Modern parallel architectures have complex features: deep memory hierarchies, many hardware threads, and heterogeneous cores. Without careful design, programs may have poor performance due to excessive data movement in the memory hierarchy, load imbalance, over-synchronization between threads, or an inefficient workload partition between heterogeneous cores. Therefore, it is necessary to tune programs to achieve good performance on emerging architectures. However, tuning a program with dozens of source files, hundreds of functions, and millions of lines is difficult in practice.

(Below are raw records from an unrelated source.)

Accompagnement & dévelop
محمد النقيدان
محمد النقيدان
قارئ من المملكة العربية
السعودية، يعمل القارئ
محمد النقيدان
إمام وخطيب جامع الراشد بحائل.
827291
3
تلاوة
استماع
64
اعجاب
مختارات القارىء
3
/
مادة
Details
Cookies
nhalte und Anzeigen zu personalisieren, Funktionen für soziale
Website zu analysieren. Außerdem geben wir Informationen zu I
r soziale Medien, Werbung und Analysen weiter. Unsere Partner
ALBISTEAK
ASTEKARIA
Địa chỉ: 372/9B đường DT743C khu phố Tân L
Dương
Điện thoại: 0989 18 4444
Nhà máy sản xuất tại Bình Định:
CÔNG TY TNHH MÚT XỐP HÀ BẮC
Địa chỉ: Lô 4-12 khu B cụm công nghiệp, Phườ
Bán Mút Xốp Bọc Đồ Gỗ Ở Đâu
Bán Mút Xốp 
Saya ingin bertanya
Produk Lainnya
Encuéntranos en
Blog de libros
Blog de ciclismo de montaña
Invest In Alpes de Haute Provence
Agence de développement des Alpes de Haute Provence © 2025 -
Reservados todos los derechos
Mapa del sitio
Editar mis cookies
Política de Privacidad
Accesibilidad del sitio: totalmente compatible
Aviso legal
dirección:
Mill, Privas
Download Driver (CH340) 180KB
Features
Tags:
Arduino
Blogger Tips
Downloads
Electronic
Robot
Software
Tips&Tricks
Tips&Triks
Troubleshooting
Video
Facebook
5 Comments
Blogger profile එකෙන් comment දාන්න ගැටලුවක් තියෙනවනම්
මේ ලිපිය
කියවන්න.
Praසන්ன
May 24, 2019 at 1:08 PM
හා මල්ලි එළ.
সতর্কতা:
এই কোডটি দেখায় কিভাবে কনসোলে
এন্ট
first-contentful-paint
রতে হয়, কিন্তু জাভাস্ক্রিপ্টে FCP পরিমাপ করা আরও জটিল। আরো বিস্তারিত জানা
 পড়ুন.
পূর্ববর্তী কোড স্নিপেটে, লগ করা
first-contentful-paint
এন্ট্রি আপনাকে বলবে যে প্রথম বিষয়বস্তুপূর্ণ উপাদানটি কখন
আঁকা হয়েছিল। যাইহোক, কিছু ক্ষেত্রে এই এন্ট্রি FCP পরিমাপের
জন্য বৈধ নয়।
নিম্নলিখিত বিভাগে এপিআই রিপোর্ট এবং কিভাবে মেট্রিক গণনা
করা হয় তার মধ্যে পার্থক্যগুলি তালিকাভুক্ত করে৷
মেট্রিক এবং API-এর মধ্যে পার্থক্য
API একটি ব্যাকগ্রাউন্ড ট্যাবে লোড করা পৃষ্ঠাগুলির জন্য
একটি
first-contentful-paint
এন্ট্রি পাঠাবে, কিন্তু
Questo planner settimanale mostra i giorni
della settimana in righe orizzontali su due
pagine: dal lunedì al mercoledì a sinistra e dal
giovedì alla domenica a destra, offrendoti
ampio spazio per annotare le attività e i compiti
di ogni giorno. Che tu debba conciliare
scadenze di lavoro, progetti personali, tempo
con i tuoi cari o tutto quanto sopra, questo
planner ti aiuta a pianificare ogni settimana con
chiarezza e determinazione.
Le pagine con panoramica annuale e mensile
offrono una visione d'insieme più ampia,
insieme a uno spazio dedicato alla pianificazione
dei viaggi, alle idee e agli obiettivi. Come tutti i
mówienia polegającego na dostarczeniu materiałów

To address this problem, we developed an open-source performance tool -- HPCToolkit to guide parallel program optimization. My dissertation research extends HPCToolkit with unique capabilities, enabling it to analyze programs using massive threads, identify memory layout bottlenecks, and provide guidance for partitioning data to avoid unnecessary long-latency memory accesses in multi-socket node architectures. HPCToolkit analyzes fully optimized binary code without any need for source code recompilation, compiler support, or advance knowledge of the code. All of our measurement and analysis techniques apply to programs running within or across nodes on large-scale clusters. To demonstrate the utility of the aforementioned enhancements to HPCToolkit, we used it to analyze sophisticated parallel programs and gained insights that enabled us to significantly improve their performance.


Bio

Xu Liu is a Ph.D. candidate in the Dept. of Computer Science at Rice University. His research interests are parallel computing, compilers, performance analysis, and modeling. Xu has been working on an open-source performance tool -- HPCToolkit, which is world-widely used at universities, national laboratories, and in industry. He is a member of the OpenMP tools subcommittee, working to define the OMPT API for inclusion in the OpenMP language standard. Xu received HPC fellowships from NAG, Schlumberger, and BP while a Ph.D. student at Rice. He received Samsung's Award of Excellence for work during his 2013 internship at Samsung Austin Research Center.